Fast forward to 1740 and we have John Wesley, founder of Methodism who created Covenant Rehearsal Service. Mr. Wesley’s goal was “thinking back about one’s mistakes and resolving to do better in the future.” Not much difference that I can see. He really wanted to disconnect from the sinful libations and promiscuity connected with the holiday to more scriptures, singing, and hymns about Jesus and God. Today, evangelical protestant churches, spend New Years praying and making resolutions, far different than say your usual party goer jumping in and out of UBER’s and getting covered in confetti smooching strangers when the clock strikes midnight.
The biggest contrast for me was who the Babylonians and Romans made these resolutions to – the Gods, not themselves or the community at large. With social media actually doing the opposite of what Mr. Zuckerberg promised, making us more disconnected than not, it’s no surprise that most of the resolutions revolve around ourselves. That doesn’t necessarily mean that’s a bad thing though. About 45 % of people who make goals for themselves around this time of year want to improve their life in some way or another according to this study along with losing weight, saving money, and achieving goals. You could actually argue these “personal” resolutions, ones that deal with say stop drinking or gambling, both of which ranked at two and one percent in 2017, but really, working toward that goal has an effect on not just the one that quits but the people it affects as well.

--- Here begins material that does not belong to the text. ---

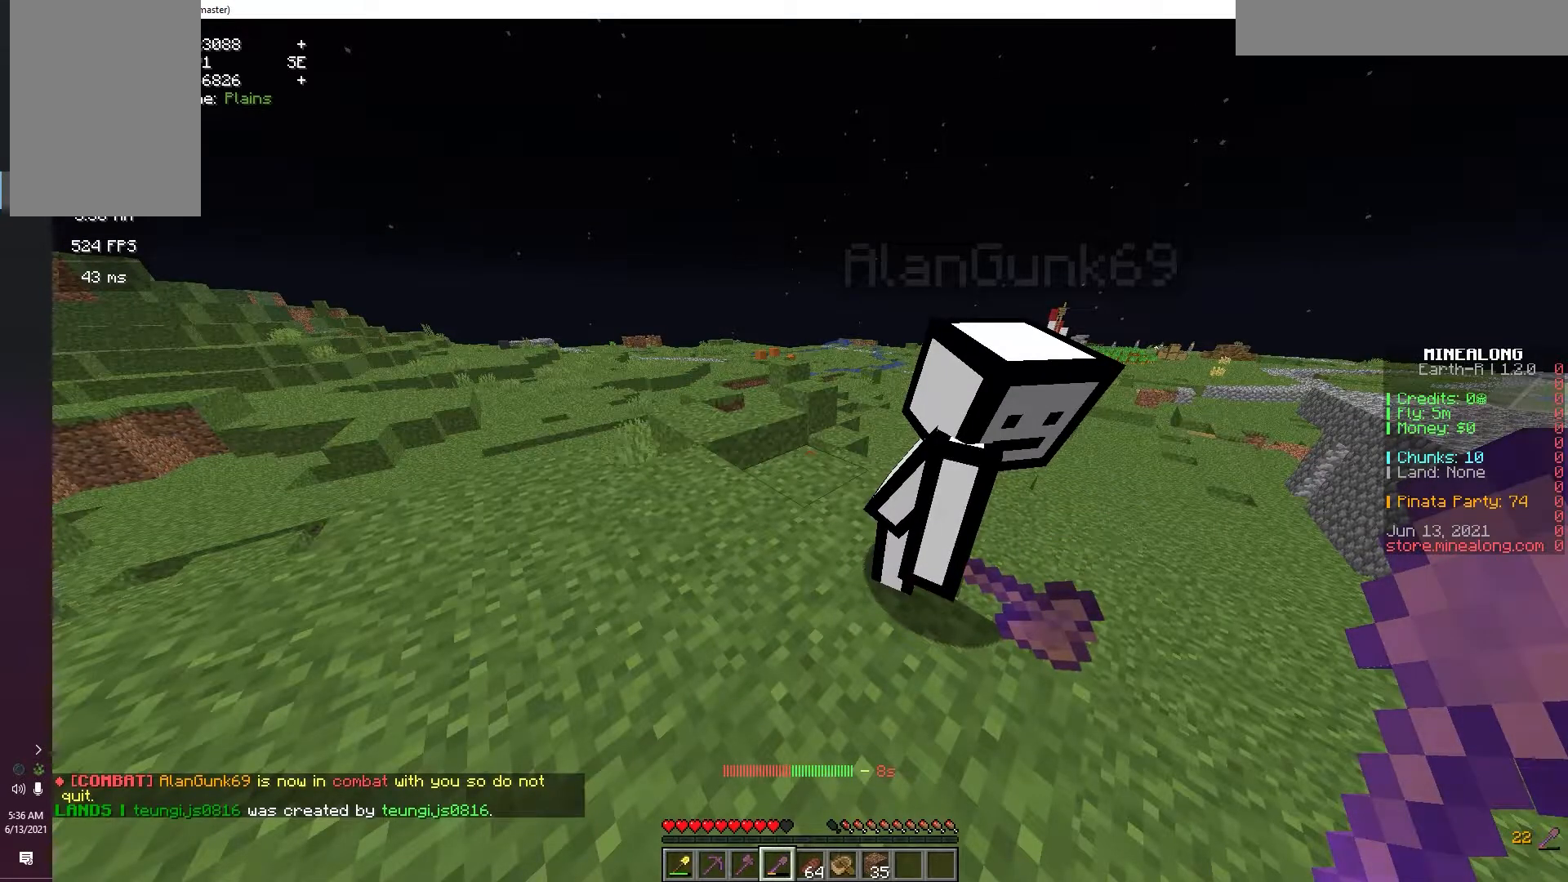
{"keys": [], "mouse": [], "events": []}
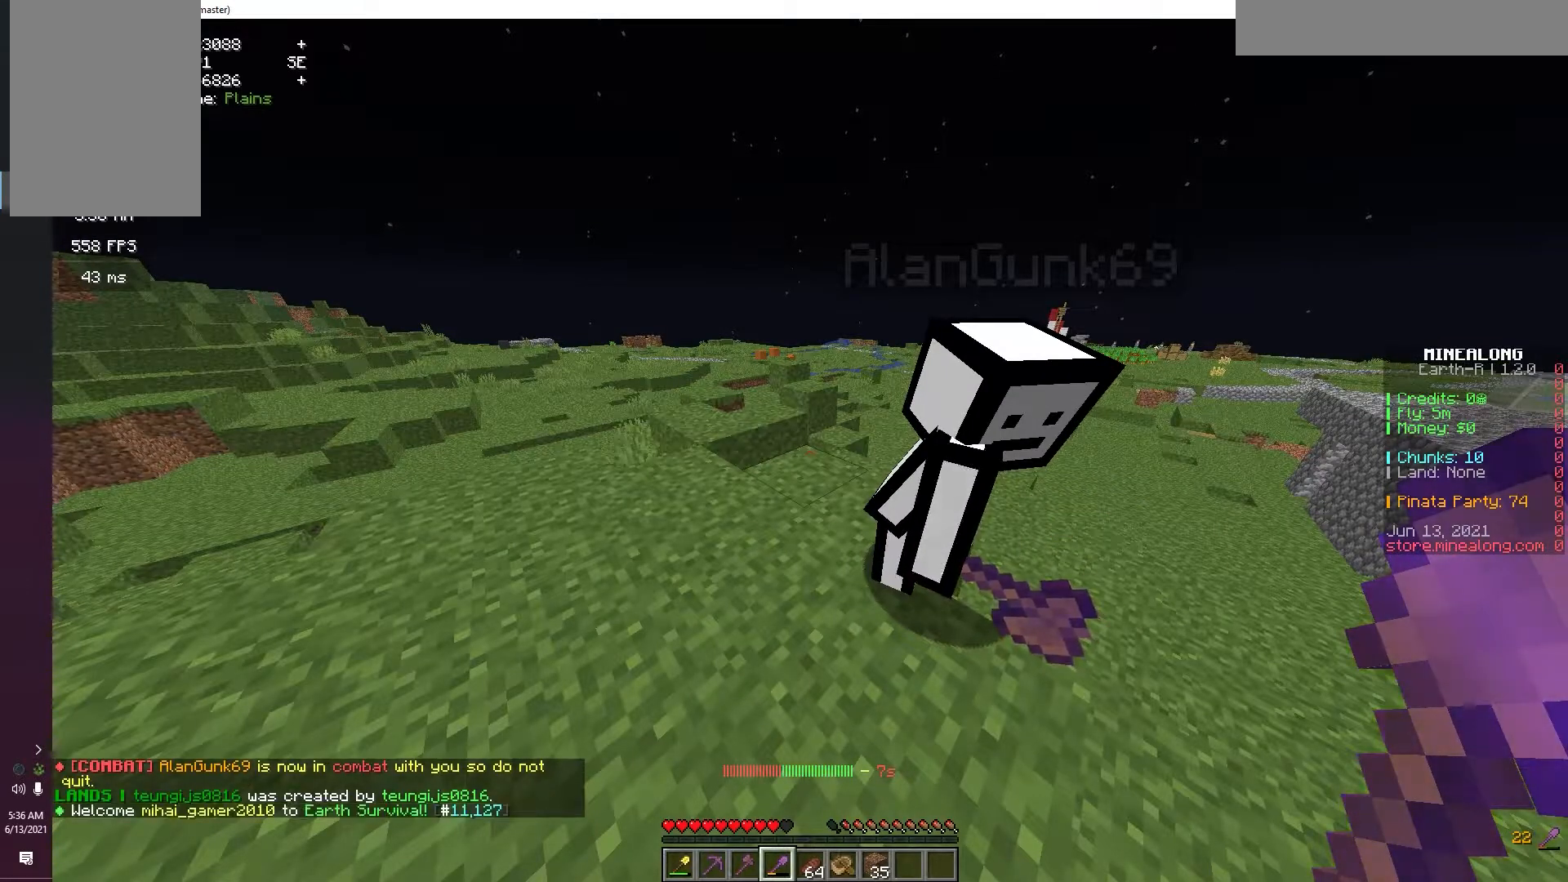
{"keys": [], "mouse": [], "events": []}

No one, at least from any polls I could find, was committing themselves to a year of achieving a goal for “the Gods” because, in more ways than one, we ourselves have become our own Gods. I could make a leap and assume that some resolutions are made to honor say the Christian, Muslim, or Judean God’s seeing that right now the population 70.6% Christian, 1.9% Jewish, 0.9% Muslim, and 0.7% Buddhist to name a few of the major ones, but I don’t officially know. The Pew Religious Landscape survey reported that as of 2014, 22.8% of the U.S. population is religiously unaffiliated, atheists made up 3.1% and agnostics made up 4% of the U.S. population.
If there is a correlation between who is making more resolutions contingent on what religion they practice and who, in the end, actually follows through with them throughout the year, I’d love to see it.
Today, I see little difference in what the Babylonians and Romans were wanting for themselves and what we strive for in modern society. Human beings, whether we are honoring a variety of Gods, one, or none at all, are always striving to better themselves in some way or another. In the end, does it matter who the resolution is for, either for the Gods or ourselves, if in the end, we are better for it if we truly to stick with it? Yet, according to the University of Scranton, “Just 8 percent of people achieve their New Year’s goals, while around 80 percent fail to keep their New Year’s resolutions, says US clinical psychologist Joseph Luciani.” Hopefully, in this next year with a coming election, the ongoing effects of climate change, and our diverse set of national conversations, we can tap into that eternal quality of the betterment of humanity as a unified whole because goddamn…do we need that more than ever.